(What the exercise asks): Could you print the listing again exactly, omitting the pictures?

(Stored data):
____________________
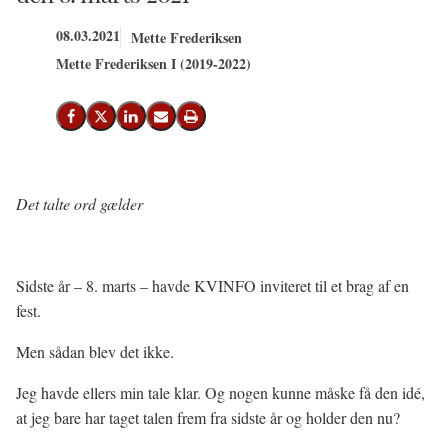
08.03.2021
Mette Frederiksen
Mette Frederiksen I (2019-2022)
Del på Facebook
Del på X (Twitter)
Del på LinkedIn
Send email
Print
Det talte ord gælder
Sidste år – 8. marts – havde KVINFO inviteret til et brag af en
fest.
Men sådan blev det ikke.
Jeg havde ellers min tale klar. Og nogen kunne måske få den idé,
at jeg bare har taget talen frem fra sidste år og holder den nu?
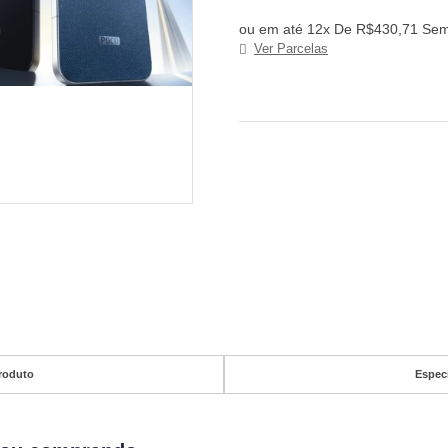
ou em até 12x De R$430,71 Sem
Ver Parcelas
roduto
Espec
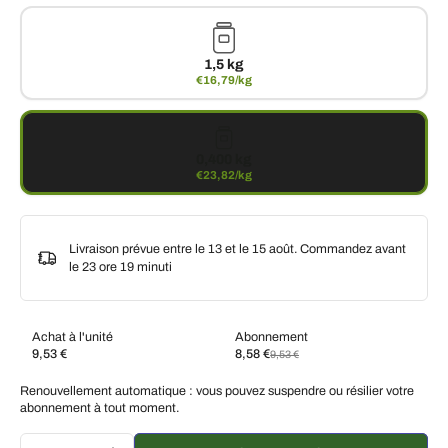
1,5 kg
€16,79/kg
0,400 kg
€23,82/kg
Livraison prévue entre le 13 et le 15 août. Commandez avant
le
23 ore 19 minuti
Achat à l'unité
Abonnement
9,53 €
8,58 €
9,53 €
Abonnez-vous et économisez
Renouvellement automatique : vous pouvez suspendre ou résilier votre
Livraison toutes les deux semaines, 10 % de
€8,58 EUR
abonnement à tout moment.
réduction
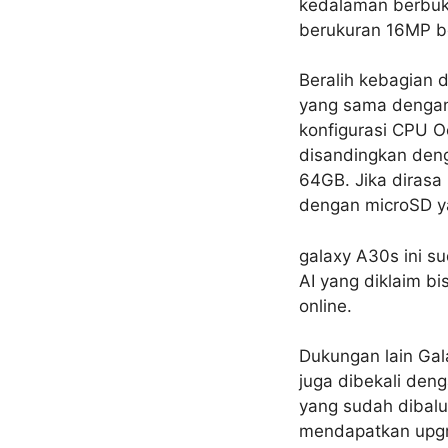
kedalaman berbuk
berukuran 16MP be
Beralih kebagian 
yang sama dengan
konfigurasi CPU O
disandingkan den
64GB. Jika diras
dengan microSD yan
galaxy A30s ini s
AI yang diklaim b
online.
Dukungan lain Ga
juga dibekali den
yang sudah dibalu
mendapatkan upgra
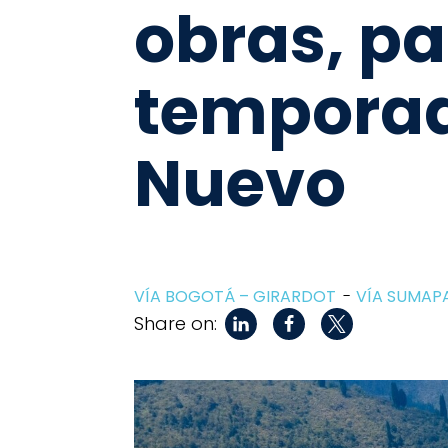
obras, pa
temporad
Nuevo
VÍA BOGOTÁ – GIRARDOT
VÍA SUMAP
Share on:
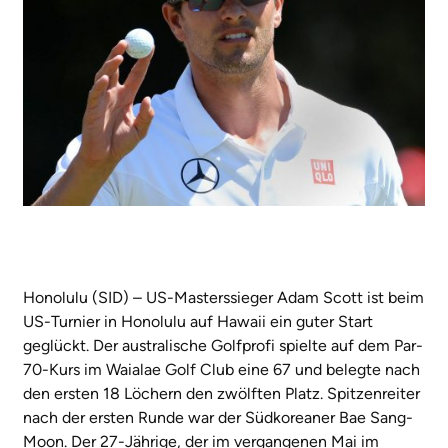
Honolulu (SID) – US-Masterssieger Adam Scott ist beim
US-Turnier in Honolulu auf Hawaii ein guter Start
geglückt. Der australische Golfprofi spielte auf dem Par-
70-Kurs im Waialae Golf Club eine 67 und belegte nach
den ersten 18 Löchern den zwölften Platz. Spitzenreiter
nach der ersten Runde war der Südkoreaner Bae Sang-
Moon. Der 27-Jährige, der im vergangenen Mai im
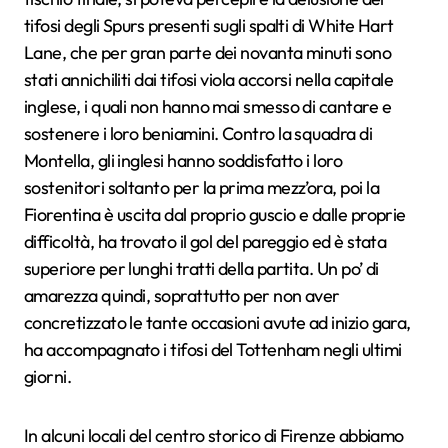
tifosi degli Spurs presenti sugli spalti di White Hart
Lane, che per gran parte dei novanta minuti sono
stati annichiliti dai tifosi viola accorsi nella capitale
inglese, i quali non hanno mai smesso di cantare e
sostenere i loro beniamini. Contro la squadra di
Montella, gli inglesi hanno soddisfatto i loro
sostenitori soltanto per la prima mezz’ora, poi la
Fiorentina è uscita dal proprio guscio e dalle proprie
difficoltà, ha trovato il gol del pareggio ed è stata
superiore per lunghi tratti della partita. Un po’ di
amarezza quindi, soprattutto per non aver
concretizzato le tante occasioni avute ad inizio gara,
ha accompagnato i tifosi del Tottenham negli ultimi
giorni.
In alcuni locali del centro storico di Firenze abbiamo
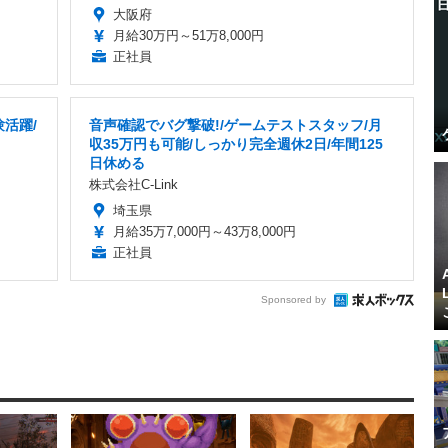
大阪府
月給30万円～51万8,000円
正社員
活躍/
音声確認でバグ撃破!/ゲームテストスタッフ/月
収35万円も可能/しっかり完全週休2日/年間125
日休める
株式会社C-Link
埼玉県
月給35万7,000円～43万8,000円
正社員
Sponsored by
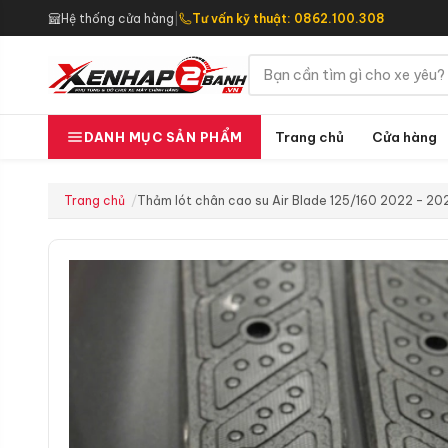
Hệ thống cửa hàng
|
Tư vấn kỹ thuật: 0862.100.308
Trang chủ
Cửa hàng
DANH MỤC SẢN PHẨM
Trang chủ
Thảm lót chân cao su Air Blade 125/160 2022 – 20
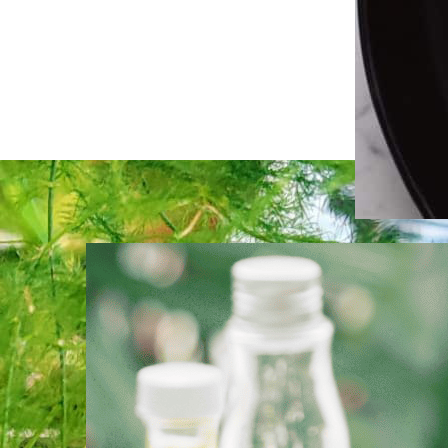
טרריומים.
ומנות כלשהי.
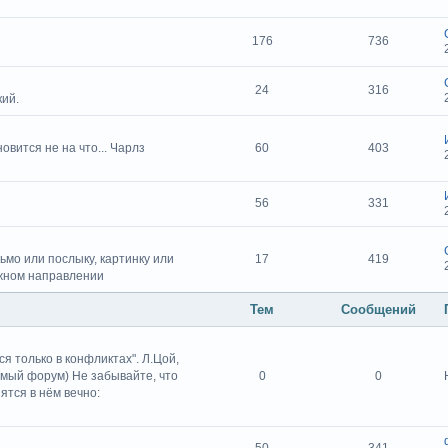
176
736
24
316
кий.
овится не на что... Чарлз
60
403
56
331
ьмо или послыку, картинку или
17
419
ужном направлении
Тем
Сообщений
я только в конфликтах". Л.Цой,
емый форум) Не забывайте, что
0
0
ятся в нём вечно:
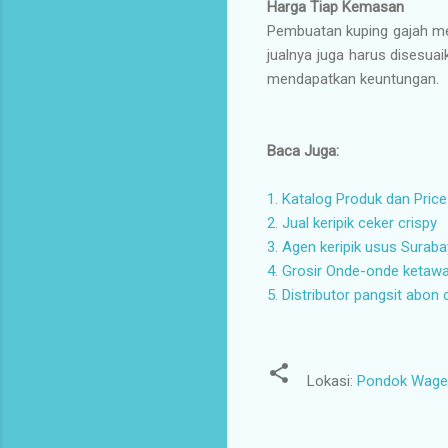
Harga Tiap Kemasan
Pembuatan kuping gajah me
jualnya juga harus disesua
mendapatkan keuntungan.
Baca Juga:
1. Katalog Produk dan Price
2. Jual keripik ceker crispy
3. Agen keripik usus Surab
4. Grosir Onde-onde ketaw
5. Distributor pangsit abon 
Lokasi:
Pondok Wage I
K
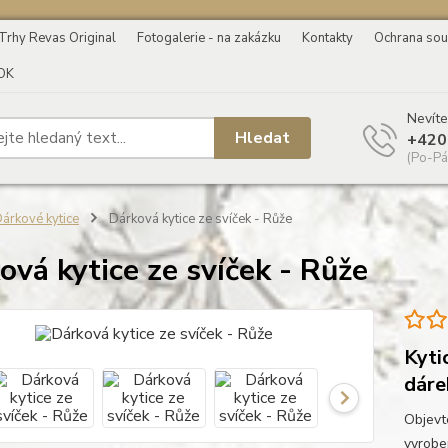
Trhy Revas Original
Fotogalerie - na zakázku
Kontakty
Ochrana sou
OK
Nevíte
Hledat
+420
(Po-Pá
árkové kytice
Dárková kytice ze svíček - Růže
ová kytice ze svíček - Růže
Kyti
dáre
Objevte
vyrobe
____________________
(Solution to this exercise):
08.03.2021
Mette Frederiksen
Mette Frederiksen I (2019-2022)
Del på Facebook
Del på X (Twitter)
Del på LinkedIn
Send email
Print
Det talte ord gælder
Sidste år – 8. marts – havde KVINFO inviteret til et brag af en
fest.
Men sådan blev det ikke.
Jeg havde ellers min tale klar. Og nogen kunne måske få den idé,
at jeg bare har taget talen frem fra sidste år og holder den nu?
ou em até 12x De R$430,71 Sem
Ver Parcelas
roduto
Espec
1,5 kg
€16,79/kg
0,400 kg
€23,82/kg
Livraison prévue entre le 13 et le 15 août. Commandez avant
le
23 ore 19 minuti
Achat à l'unité
Abonnement
9,53 €
8,58 €
9,53 €
Abonnez-vous et économisez
Renouvellement automatique : vous pouvez suspendre ou résilier votre
Livraison toutes les deux semaines, 10 % de
€8,58 EUR
abonnement à tout moment.
réduction
kedalaman berbuk
berukuran 16MP be
Beralih kebagian 
yang sama dengan
konfigurasi CPU O
disandingkan den
64GB. Jika diras
dengan microSD yan
galaxy A30s ini s
AI yang diklaim b
online.
Dukungan lain Ga
juga dibekali den
yang sudah dibalu
mendapatkan upgra
obras, pa
temporad
Nuevo
VÍA BOGOTÁ – GIRARDOT
VÍA SUMAP
Share on:
Honolulu (SID) – US-Masterssieger Adam Scott ist beim
US-Turnier in Honolulu auf Hawaii ein guter Start
geglückt. Der australische Golfprofi spielte auf dem Par-
70-Kurs im Waialae Golf Club eine 67 und belegte nach
den ersten 18 Löchern den zwölften Platz. Spitzenreiter
nach der ersten Runde war der Südkoreaner Bae Sang-
Moon. Der 27-Jährige, der im vergangenen Mai im
tifosi degli Spurs presenti sugli spalti di White Hart
Lane, che per gran parte dei novanta minuti sono
stati annichiliti dai tifosi viola accorsi nella capitale
inglese, i quali non hanno mai smesso di cantare e
sostenere i loro beniamini. Contro la squadra di
Montella, gli inglesi hanno soddisfatto i loro
sostenitori soltanto per la prima mezz’ora, poi la
Fiorentina è uscita dal proprio guscio e dalle proprie
difficoltà, ha trovato il gol del pareggio ed è stata
superiore per lunghi tratti della partita. Un po’ di
amarezza quindi, soprattutto per non aver
concretizzato le tante occasioni avute ad inizio gara,
ha accompagnato i tifosi del Tottenham negli ultimi
giorni.
In alcuni locali del centro storico di Firenze abbiamo
大阪府
月給30万円～51万8,000円
正社員
活躍/
音声確認でバグ撃破!/ゲームテストスタッフ/月
収35万円も可能/しっかり完全週休2日/年間125
日休める
株式会社C-Link
埼玉県
月給35万7,000円～43万8,000円
正社員
Sponsored by
Hệ thống cửa hàng
|
Tư vấn kỹ thuật: 0862.100.308
Trang chủ
Cửa hàng
DANH MỤC SẢN PHẨM
Trang chủ
Thảm lót chân cao su Air Blade 125/160 2022 – 20
טרריומים.
ומנות כלשהי.
176
736
24
316
кий.
овится не на что... Чарлз
60
403
56
331
ьмо или послыку, картинку или
17
419
ужном направлении
Тем
Сообщений
я только в конфликтах". Л.Цой,
емый форум) Не забывайте, что
0
0
ятся в нём вечно:
Harga Tiap Kemasan
Pembuatan kuping gajah me
jualnya juga harus disesua
mendapatkan keuntungan.
Baca Juga:
1. Katalog Produk dan Price
2. Jual keripik ceker crispy
3. Agen keripik usus Surab
4. Grosir Onde-onde ketaw
5. Distributor pangsit abon 
Lokasi:
Pondok Wage I
K
Trhy Revas Original
Fotogalerie - na zakázku
Kontakty
Ochrana sou
OK
Nevíte
Hledat
+420
(Po-Pá
árkové kytice
Dárková kytice ze svíček - Růže
ová kytice ze svíček - Růže
Kyti
dáre
Objevte
vyrobe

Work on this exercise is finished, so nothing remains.